I had overlooked that you came across this issue with bazel 6, but now realize that they probably already know roughly or exactly what is needed for the tensorflow side.

tpopp avatar Mar 22 '23 10:03 tpopp

It looks like I was mistaken that Tensorflow still needs this either unless I did something wrong. If you want to update your PR to remove this completely, I can shepherd it through, so you get credit.

tpopp avatar Mar 30 '23 09:03 tpopp

Sure, give me a minute. Remove as in remove the files, or leave them empty? Asking because some of the patches have a "do not delete even if empty" note, although this one doesn't.

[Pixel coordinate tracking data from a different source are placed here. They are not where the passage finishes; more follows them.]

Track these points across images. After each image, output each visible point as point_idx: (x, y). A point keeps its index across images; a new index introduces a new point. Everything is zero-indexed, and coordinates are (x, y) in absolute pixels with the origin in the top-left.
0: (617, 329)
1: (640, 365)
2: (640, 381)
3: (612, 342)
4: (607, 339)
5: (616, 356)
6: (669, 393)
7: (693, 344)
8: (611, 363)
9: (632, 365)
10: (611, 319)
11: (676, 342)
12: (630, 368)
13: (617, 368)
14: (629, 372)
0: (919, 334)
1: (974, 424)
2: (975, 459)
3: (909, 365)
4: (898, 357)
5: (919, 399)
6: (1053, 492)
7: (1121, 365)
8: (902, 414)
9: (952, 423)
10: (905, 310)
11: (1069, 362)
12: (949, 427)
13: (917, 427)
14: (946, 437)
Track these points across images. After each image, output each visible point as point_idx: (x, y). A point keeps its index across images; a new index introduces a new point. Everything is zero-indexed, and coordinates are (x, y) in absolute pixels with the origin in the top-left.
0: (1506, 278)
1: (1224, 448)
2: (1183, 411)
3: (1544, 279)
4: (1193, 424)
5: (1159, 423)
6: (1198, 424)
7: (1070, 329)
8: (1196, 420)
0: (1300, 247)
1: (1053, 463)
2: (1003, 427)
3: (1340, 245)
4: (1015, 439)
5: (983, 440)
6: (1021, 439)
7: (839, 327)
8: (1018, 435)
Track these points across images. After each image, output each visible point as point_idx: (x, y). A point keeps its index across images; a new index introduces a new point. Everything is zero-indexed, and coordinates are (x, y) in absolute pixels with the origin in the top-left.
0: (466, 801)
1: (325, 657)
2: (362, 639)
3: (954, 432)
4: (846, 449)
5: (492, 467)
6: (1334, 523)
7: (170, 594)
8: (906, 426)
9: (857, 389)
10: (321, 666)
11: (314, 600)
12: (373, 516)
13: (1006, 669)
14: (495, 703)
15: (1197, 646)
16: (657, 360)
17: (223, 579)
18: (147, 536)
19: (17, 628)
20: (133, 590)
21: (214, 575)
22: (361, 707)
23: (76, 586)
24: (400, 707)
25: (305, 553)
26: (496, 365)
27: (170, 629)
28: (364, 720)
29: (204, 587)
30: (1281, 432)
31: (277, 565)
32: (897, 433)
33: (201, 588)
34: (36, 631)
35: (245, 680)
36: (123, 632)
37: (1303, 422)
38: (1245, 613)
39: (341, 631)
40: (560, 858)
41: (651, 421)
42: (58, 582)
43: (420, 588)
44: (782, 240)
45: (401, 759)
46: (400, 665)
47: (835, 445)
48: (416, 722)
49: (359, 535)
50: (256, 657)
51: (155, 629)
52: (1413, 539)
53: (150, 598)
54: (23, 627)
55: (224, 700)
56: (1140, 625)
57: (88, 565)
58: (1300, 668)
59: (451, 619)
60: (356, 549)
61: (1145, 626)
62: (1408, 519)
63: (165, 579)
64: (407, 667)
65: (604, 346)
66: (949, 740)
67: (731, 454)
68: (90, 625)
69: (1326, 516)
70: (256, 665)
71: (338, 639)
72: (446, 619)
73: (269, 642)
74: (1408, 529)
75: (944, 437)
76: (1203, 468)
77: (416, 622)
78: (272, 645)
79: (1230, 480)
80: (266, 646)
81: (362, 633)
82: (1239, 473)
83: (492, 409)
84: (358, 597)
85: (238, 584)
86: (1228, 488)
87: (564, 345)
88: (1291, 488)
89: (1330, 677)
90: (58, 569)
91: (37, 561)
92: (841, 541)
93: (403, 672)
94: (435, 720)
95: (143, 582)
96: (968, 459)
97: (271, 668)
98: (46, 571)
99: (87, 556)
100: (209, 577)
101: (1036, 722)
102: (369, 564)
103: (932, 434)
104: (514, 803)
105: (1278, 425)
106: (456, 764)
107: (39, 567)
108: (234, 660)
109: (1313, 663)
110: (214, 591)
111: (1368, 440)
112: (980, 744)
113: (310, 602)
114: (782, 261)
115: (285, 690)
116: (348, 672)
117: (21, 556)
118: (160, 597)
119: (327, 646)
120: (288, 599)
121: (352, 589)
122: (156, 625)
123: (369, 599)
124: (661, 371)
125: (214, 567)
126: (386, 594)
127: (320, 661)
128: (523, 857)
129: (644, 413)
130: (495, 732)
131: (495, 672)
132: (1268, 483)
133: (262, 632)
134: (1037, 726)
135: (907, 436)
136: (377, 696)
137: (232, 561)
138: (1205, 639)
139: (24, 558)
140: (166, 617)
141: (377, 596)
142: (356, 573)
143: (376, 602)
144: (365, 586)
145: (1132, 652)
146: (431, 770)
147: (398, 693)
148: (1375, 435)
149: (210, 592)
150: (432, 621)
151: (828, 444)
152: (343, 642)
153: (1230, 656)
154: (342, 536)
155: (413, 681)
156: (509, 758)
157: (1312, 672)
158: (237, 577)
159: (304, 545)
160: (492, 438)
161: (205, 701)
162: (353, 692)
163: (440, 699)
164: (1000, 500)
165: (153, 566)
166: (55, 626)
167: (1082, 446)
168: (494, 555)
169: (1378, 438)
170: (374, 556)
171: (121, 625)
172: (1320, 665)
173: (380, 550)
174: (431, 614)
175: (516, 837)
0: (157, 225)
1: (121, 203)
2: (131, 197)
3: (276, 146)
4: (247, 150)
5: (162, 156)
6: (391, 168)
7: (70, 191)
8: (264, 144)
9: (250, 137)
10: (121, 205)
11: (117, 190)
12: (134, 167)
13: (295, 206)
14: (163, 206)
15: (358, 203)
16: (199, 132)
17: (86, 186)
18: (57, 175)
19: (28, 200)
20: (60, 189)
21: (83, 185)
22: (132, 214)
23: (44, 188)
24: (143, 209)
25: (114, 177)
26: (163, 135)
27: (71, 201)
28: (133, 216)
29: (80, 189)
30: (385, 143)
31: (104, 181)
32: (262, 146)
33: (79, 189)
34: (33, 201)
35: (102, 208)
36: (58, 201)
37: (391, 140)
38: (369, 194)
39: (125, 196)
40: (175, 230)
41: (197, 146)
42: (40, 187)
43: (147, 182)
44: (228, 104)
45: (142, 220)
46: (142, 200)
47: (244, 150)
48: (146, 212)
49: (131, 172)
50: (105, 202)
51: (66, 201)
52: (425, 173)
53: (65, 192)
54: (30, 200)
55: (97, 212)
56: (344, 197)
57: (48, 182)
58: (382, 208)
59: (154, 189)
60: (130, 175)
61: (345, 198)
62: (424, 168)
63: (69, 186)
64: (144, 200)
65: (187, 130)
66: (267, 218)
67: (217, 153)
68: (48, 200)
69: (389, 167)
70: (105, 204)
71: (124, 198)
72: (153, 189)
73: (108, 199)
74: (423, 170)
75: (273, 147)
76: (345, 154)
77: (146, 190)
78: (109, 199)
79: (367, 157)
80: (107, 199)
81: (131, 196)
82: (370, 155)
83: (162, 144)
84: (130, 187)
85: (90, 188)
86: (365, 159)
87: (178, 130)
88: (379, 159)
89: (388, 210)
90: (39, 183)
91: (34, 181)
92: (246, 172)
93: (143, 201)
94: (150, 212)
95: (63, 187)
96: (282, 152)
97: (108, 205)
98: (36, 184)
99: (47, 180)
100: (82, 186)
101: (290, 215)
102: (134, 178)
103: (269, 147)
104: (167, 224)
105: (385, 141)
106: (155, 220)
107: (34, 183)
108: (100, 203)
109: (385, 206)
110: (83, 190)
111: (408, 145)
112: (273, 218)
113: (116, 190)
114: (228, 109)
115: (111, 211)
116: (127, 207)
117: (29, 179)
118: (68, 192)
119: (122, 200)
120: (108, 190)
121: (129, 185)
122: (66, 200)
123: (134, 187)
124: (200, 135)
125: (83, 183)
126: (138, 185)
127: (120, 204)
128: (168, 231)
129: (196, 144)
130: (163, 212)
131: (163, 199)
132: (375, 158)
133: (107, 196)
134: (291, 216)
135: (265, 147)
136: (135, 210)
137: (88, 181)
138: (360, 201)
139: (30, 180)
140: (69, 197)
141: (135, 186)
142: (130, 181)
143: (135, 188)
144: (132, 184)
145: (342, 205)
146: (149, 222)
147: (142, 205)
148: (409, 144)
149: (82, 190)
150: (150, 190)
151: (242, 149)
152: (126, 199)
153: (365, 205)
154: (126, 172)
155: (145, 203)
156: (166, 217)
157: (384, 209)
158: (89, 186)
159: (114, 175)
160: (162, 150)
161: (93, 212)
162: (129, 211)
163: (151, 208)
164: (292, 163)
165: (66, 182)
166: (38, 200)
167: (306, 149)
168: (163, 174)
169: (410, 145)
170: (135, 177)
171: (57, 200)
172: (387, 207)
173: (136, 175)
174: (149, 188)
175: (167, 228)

nicholasjng avatar Mar 30 '23 10:03 nicholasjng

You can fully remove it as long as you remove the reference to the patch file like here: https://github.com/openxla/xla/blob/main/third_party/llvm/workspace.bzl#L23

tpopp avatar Mar 30 '23 11:03 tpopp

Done!

nicholasjng avatar Mar 30 '23 11:03 nicholasjng

So unfortunately, do to the way we mirror code between Google and this github repository, i need to create a separate commit to do this. I will try to accredit it to you though, and update here once it is landed

tpopp avatar Apr 03 '23 15:04 tpopp

https://github.com/openxla/xla/commit/a3e20fbb13887320f756c27b4f1ddae12e3e630c landed this with a bunch of other formatting changes for some reason

tpopp avatar Apr 03 '23 16:04 tpopp

I should have suggested you add yourself as author too while you were at it, but you were too quick on the draw ;)

Thanks! Really appreciate the followups and continued updates, even though most of the logs were not openly accessible.

nicholasjng avatar Apr 03 '23 17:04 nicholasjng